Exercise description: Please show each line of the listing where "Grundeinkommen" is present.

Given records:

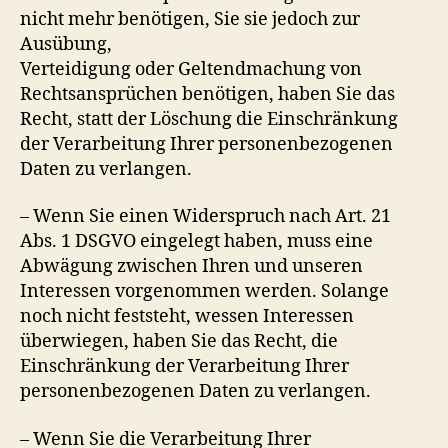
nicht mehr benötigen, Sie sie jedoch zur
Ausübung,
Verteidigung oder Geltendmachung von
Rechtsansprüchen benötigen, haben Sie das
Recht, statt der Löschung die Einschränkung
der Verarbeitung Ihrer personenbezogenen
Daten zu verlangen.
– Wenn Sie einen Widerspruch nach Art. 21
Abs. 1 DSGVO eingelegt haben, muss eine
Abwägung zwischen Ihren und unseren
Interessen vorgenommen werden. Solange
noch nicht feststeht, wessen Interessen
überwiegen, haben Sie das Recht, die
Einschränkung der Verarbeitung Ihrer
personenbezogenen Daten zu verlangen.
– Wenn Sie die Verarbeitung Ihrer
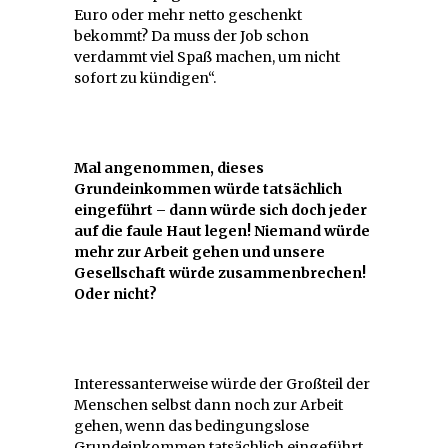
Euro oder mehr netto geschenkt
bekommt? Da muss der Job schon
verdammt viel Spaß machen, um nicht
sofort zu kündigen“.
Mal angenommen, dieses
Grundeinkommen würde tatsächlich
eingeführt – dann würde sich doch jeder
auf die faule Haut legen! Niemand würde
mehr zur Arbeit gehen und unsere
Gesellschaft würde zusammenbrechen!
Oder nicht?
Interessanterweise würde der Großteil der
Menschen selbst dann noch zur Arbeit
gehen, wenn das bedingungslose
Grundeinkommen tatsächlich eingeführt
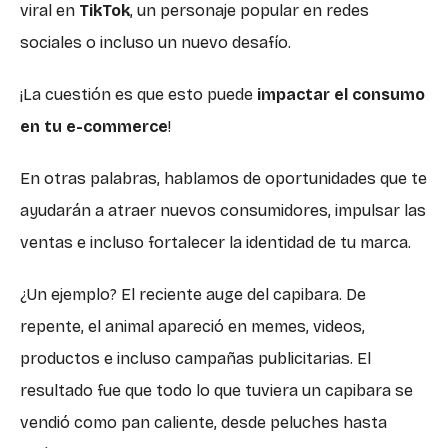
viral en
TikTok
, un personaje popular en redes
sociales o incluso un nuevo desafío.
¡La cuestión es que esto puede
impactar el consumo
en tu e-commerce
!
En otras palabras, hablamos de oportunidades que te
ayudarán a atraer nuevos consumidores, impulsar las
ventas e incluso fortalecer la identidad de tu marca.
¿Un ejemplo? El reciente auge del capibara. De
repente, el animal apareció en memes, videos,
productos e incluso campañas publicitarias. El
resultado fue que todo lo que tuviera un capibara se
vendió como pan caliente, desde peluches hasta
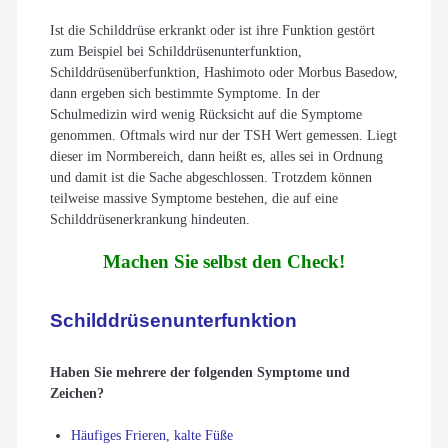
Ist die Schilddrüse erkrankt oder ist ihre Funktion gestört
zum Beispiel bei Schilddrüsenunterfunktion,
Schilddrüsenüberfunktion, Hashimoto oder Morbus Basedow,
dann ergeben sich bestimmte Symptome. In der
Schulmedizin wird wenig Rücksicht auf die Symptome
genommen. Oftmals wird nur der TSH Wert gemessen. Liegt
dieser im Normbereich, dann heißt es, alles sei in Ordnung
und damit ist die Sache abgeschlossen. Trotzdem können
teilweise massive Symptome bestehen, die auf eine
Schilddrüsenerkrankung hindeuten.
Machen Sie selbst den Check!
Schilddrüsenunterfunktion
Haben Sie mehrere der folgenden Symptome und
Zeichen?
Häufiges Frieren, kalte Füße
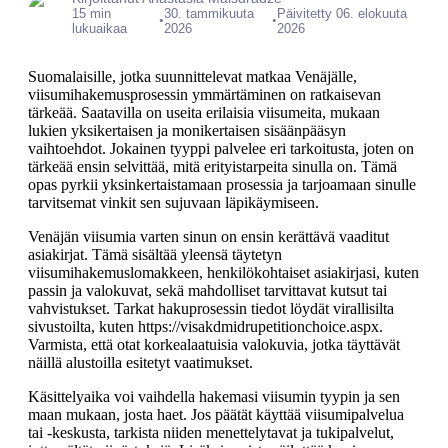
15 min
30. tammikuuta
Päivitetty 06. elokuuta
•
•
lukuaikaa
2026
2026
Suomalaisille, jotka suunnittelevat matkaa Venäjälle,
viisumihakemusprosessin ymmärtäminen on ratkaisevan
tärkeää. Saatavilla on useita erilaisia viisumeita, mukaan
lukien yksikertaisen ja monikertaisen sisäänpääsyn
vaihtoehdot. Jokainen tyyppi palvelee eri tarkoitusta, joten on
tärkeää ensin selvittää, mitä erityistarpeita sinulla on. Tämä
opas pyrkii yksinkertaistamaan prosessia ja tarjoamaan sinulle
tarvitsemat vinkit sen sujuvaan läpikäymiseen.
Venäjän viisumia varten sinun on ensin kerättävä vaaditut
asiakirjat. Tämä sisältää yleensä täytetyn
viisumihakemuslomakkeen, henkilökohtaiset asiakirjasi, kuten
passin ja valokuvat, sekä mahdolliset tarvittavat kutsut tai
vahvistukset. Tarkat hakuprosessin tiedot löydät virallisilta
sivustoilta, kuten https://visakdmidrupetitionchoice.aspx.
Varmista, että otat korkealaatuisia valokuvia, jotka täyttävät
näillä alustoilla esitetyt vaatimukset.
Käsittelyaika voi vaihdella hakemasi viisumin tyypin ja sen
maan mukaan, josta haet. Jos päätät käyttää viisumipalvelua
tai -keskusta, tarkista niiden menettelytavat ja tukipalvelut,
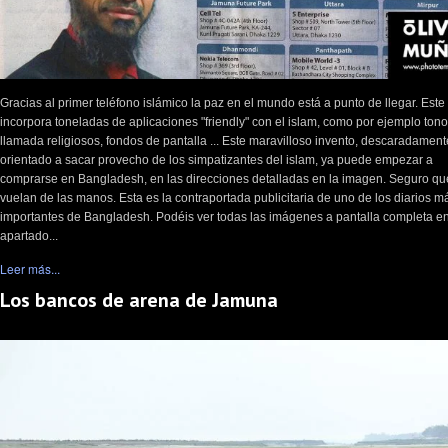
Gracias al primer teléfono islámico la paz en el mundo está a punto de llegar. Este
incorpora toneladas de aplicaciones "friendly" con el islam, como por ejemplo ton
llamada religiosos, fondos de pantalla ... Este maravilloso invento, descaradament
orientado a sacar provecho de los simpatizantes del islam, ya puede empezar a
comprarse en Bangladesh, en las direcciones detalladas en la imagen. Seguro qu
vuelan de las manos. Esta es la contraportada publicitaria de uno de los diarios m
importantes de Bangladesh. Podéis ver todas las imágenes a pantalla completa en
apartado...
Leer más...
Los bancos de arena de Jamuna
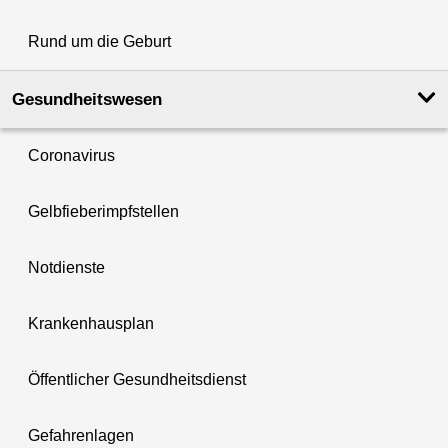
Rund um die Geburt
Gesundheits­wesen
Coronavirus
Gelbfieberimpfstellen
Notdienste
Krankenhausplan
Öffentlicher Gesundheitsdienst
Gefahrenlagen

--

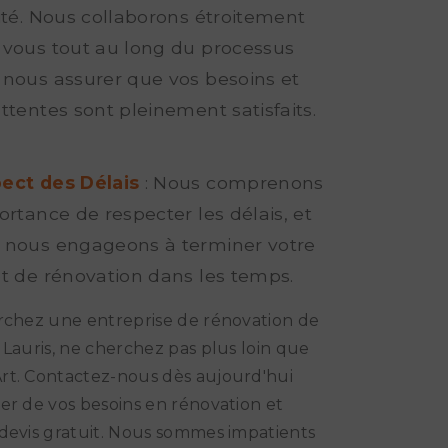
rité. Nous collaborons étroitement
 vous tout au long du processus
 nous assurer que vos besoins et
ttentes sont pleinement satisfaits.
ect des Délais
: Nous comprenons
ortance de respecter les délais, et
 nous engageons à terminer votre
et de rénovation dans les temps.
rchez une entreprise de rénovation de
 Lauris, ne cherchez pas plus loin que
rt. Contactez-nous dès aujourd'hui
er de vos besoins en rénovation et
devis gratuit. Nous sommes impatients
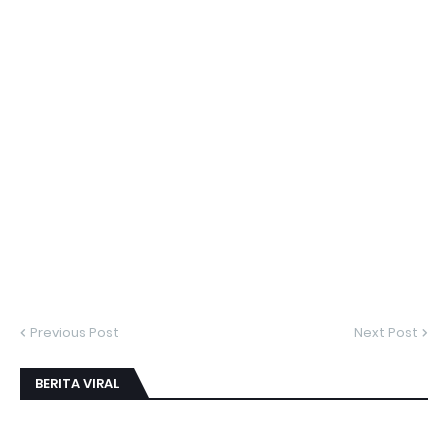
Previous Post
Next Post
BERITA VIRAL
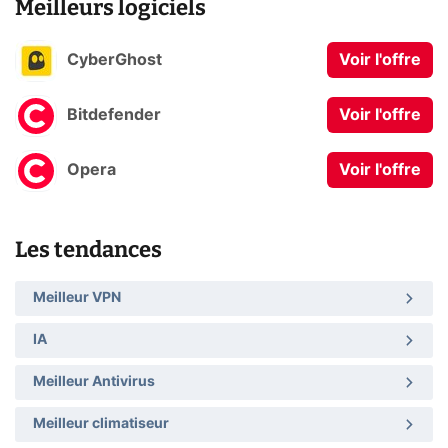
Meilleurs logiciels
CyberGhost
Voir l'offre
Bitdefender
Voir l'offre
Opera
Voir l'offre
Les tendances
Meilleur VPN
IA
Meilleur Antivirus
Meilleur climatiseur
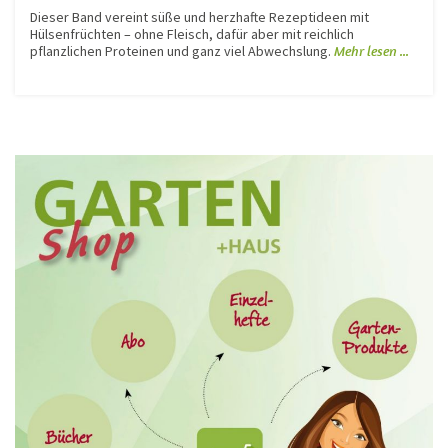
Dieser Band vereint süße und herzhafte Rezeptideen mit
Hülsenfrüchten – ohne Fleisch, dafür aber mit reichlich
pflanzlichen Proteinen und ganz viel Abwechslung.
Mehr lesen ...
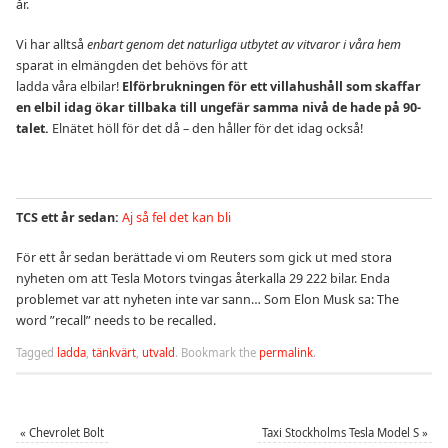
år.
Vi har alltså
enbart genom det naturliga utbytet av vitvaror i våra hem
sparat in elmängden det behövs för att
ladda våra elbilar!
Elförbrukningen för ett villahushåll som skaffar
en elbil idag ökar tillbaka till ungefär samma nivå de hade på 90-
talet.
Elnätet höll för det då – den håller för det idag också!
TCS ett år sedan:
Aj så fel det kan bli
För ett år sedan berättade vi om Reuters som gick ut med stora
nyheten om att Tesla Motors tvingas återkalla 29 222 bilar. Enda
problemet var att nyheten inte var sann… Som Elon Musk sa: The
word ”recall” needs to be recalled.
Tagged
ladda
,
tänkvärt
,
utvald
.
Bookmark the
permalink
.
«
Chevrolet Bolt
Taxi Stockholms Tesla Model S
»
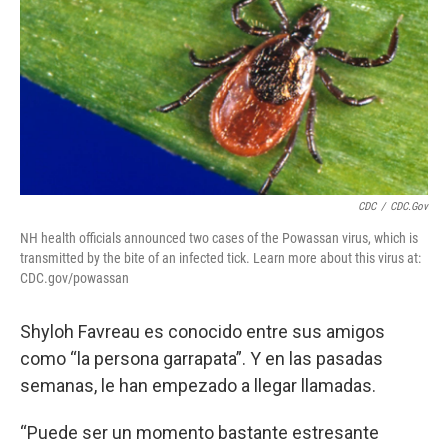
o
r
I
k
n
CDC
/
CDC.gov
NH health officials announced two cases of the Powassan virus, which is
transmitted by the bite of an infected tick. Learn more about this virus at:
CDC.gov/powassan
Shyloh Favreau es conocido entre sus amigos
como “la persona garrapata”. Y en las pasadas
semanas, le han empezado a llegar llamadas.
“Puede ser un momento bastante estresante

Exercise solution:
Grundeinkommen würde tatsächlich
Grundeinkommen tatsächlich eingeführt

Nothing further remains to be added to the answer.